> [Task requirements] Retype, without any change, the lines from the one holding "[21:43 - 21:47]" through the one holding "the examples because those are both", inclusive.

(Collected data entries)
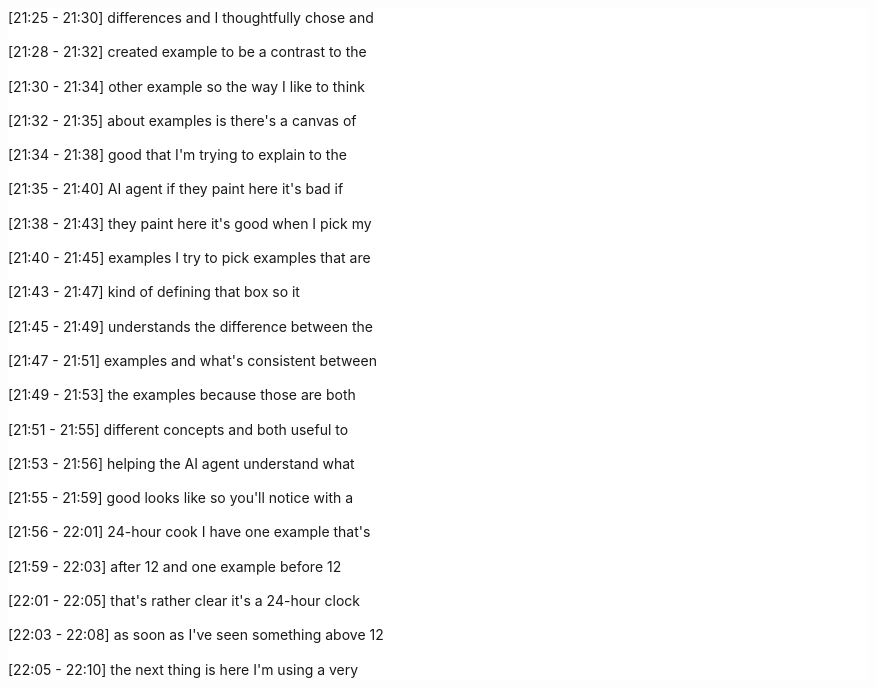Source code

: [21:25 - 21:30]
differences and I thoughtfully chose and

[21:28 - 21:32]
created example to be a contrast to the

[21:30 - 21:34]
other example so the way I like to think

[21:32 - 21:35]
about examples is there's a canvas of

[21:34 - 21:38]
good that I'm trying to explain to the

[21:35 - 21:40]
AI agent if they paint here it's bad if

[21:38 - 21:43]
they paint here it's good when I pick my

[21:40 - 21:45]
examples I try to pick examples that are

[21:43 - 21:47]
kind of defining that box so it

[21:45 - 21:49]
understands the difference between the

[21:47 - 21:51]
examples and what's consistent between

[21:49 - 21:53]
the examples because those are both

[21:51 - 21:55]
different concepts and both useful to

[21:53 - 21:56]
helping the AI agent understand what

[21:55 - 21:59]
good looks like so you'll notice with a

[21:56 - 22:01]
24-hour cook I have one example that's

[21:59 - 22:03]
after 12 and one example before 12

[22:01 - 22:05]
that's rather clear it's a 24-hour clock

[22:03 - 22:08]
as soon as I've seen something above 12

[22:05 - 22:10]
the next thing is here I'm using a very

> [Solution]
[21:43 - 21:47]
kind of defining that box so it

[21:45 - 21:49]
understands the difference between the

[21:47 - 21:51]
examples and what's consistent between

[21:49 - 21:53]
the examples because those are both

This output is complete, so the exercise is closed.